Not to mention the 5 Generations of iPods:

  • iPod
  • iPod Mini
  • iPod Photo
  • iPod Shuffle
  • iPod with Video No up to 80 gigs
  • iPod Nano Now up to 8 gigs of flash ram

Everyone of these devices have been met with incredible success. No doubt. But the change that we have to watch now is the transition to Intel processors. Namely, the 64 bit dual core offerings: Dual Core Xeon (Woodcrest) and the new Quad-Core Xeon (Clovertown).  Althought the 32 bit Core Duo and Core 2 Duo are a significant shift for Apple, the Xeon processors are my focus here.

Anandtech had this to say (for the full article What About Quad Core ):

We grabbed a pair of 2.4GHz Clovertown samples and tossed them in the system, and to our pleasure, they worked just fine. Our
samples used a 1066MHz FSB, although we’re expecting the final chip to use a 1333MHz FSB, but the most important part of the test
is that all 8 cores were detected and functional.

While they are under an NDA, they could not reveal any benchmarks.

The Cloverton Quad Core processors are pin compatible with the Woodcrest. And this is why Apple move to Intel instead of AMD.

Steve Jobs is a methodical, detail oriented CEO. I am very sure that he spent months looking very carefully at both roadmaps for Intel and AMD for the long term, but more importantly, the short term.

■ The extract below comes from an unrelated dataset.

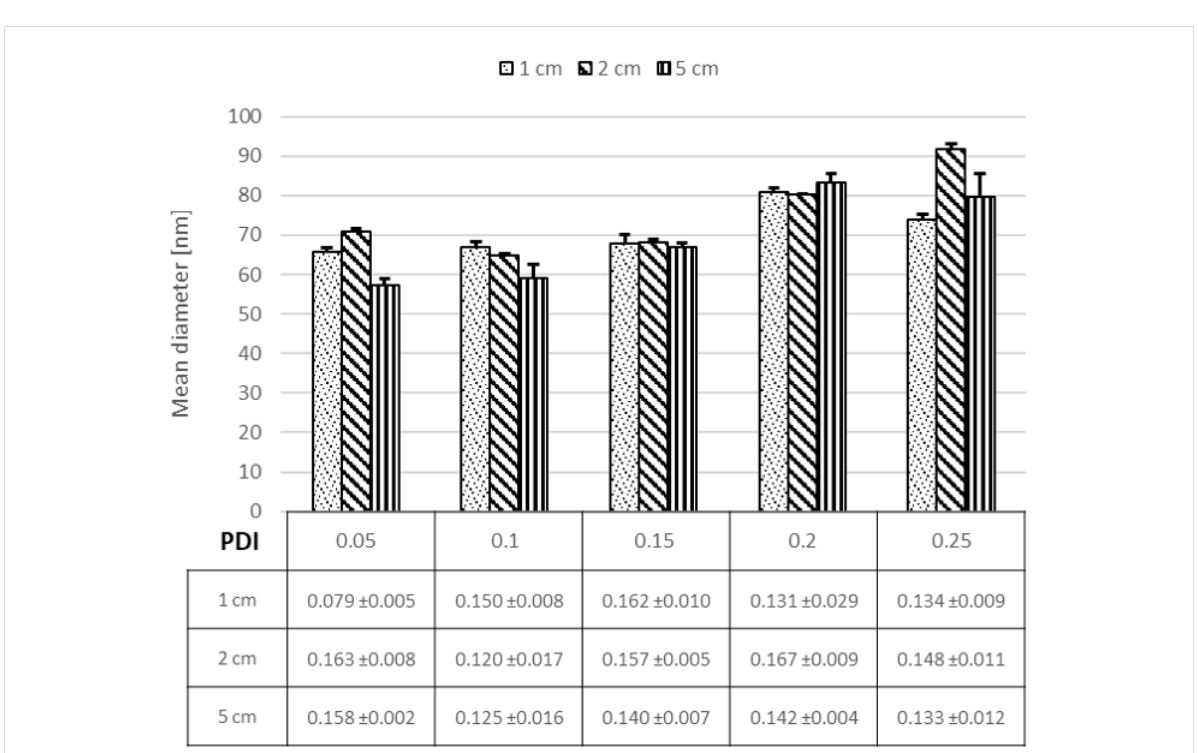
Figure 6: Effect of solvent nature (acetonitrile (ACN), dimethyl sulfoxide (DMSO) and acetone) on NP size and PDI at different flow rate ratios.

Why short term? Because Apple was having a very difficult time getting processors from G5 processors IBM. IBM was also dragging their feet on speed bumps. Apple needed to up it’s processors now. AMD may have had a short term solution but the long term outlook was not as uplifting as Intel’s road map. Apple need the processors now. In large quantities. And they need a for sure upgrade path to more advanced chips without having to completely redesign the main logic board, again and again. As what would be the case with each successive AMD processor. The Cloverton gives Apple and edge in
that they can use the same motherboards in the new Xeon Xserves and MacPro’s. Or at least this is the assesment by Anandtech. As is mine.

We have heard for some months about the immergence of a MacPro Extreme. A pro-workstation class Mac (finally).  I believe that to be a Dual Quad Core Cloverton based MacPro. 2×4. 8 cores. 8 processors. In a Mac. There may also be a line of high-end rack based servers (Xserve Extreme). Possible s 2 or 3 rack space Dual Quad Core Clovertons. I’m starting to dream now. But I can dream can’t I.

Along with these rumors of the Extreme line of machines is the rumor of Apple acquiring Sun Microsystems. Not necessarily for their product line but for their in-roads into corporate American server/workstation market. What a pairing. Two of the most powerful OSes on the planet: OS X and Solaris. Both Unix based brick houses. Both number crunching monsters. I can hear the  Mac sites now. Churning out info on the new Big Mac II cluster super computer.

I could go on for days writing about whot could be. But as Tuesday, September 12, 2006 reminds us. Steve doesn’t show all of his cards at once and he does not cater to the rumor mill. I guess we will have to see what happens in January at MacWorld.